Jane Austen seems to have spent as little time as possible in the kitchen, leaving the cooking to the women she lived with and the servants they supervised.
And, frankly, that’s a good thing: As Mr. Darcy might have said, Austen employed her time much better. “Composition seems to me Impossible, with a head full of joints of Mutton & doses of rhubarb,” she wrote in an 1816 letter (#145 in Deirdre Le Faye’s standard edition of the correspondence), apropos of her I-don’t-know-how-she-does-it astonishment at Jane West, a contemporary who churned out novels, poems, and conduct books while running a household and raising three sons.
Given Austen’s complete lack of interest in culinary chores, it’s bemusing to find her name attached to a high-end kitchen line (“simple and refined. . . a sense of space and openness. . . . solid maple with a smooth painted finish. . .”) advertised by a Dublin company, Nolan Kitchens. * “A kitchen for people who would rather write than cook”? No, it’s probably just as well they didn’t choose that slogan, although for Janeites, the illustrative Austen quote they did select isn’t much better: “There is nothing like staying at home for real comfort,” a typically vapid and dishonest remark from Emma’s Mrs. Elton, who is forever casting about for entertainment – a dinner, a strawberry-picking expedition, an exploring party -- that will get her out of the house.

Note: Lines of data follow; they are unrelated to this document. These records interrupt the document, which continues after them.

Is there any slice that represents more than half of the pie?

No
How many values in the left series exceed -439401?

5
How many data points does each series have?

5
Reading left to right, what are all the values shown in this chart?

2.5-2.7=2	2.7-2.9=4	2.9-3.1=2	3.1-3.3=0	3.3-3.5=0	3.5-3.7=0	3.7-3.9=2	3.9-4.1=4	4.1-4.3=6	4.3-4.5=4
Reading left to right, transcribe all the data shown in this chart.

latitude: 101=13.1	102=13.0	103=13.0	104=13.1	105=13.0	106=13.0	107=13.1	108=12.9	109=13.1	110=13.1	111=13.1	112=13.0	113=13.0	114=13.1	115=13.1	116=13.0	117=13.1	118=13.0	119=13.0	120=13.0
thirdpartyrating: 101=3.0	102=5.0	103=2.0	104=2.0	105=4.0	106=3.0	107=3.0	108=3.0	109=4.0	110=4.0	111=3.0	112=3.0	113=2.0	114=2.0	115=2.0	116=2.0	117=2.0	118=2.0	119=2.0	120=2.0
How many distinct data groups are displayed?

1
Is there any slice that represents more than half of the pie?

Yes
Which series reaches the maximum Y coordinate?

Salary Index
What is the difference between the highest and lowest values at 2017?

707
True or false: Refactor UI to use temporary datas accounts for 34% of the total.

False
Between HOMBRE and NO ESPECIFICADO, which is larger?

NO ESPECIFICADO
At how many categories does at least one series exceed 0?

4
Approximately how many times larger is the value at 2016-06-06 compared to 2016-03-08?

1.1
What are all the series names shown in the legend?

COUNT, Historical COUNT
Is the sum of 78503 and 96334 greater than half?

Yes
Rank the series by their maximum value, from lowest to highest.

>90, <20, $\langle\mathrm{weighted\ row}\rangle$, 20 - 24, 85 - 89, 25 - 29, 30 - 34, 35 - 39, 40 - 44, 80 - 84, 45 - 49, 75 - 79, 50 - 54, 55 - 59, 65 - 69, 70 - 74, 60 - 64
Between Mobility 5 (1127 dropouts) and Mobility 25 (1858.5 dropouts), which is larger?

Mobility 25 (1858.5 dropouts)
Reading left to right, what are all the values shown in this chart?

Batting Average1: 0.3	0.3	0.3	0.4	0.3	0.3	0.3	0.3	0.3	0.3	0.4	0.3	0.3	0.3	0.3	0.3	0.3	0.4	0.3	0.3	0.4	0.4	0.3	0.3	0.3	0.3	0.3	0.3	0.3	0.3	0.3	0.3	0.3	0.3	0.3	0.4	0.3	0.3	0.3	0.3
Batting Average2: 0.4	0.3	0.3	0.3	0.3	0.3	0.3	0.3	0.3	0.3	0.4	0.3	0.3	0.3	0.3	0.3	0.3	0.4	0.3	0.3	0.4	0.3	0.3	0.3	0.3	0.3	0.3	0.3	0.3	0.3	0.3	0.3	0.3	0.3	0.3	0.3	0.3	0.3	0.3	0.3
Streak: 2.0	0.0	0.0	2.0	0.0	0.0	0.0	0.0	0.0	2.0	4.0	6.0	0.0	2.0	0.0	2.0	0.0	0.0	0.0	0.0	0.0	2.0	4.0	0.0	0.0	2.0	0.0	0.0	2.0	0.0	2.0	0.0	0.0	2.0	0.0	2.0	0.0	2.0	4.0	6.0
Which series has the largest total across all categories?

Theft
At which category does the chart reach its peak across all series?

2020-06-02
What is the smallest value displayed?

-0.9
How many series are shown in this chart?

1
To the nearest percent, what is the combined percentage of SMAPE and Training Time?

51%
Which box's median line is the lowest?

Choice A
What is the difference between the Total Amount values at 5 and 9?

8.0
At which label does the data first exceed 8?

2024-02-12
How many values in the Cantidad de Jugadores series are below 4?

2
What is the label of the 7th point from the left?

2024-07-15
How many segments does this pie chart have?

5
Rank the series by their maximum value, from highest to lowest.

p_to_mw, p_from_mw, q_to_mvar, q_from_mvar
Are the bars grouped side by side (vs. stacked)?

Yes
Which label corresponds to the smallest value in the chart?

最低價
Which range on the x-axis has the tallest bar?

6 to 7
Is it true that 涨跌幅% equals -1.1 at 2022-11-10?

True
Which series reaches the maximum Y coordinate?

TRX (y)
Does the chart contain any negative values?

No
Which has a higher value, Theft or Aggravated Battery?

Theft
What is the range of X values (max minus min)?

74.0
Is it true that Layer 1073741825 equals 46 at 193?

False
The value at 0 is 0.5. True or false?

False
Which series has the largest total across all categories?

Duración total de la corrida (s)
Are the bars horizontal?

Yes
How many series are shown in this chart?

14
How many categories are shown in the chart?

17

Of course, literary-minded kitchen remodelers with a good-size budget – Nolan’s “signature kitchens” run to €18,000-€25,000 (about $21,000-$29,000) -- aren’t limited to the Austen line: Nolan Kitchens also offers designs named for Hemingway and “Brontë” (possibly Charlotte, since the quote on that page is attributed to her, although I’m told that Brontë proficients suspect she didn’t actually write it). Those who want something completely different can choose kitchen designs alleged to recall Newton, Hepburn (Audrey, not Katharine), or a mysterious “Harvey,” whose page is adorned with a quote from Steve Jobs. (William Harvey, who discovered the circulation of the blood? Seems an unfortunate association for a room filled with knives. . .)
Obviously, these names have been selected because of their aura of all things classy and upscale: “Austen” becomes shorthand for the manicured gardens and drawing-rooms on display in filmed adaptations of her novels, just as “Hepburn” implies chic cosmopolitanism and “Hemingway” suggests rugged masculinity (bullfighting next to the Sub-Zero!)
Still, as usual with these randomly Austen-themed products, I’m at a loss to understand why one set of tiled backsplashes, marble countertops, and custom cabinetry should be understood to evoke novels of manners, while another set recalls, say, the discovery of gravity or the Yorkshire moors. It’s all joints of mutton and doses of rhubarb to me.
* My thanks to fellow Janeite Mary Pagones for bringing this company to my attention.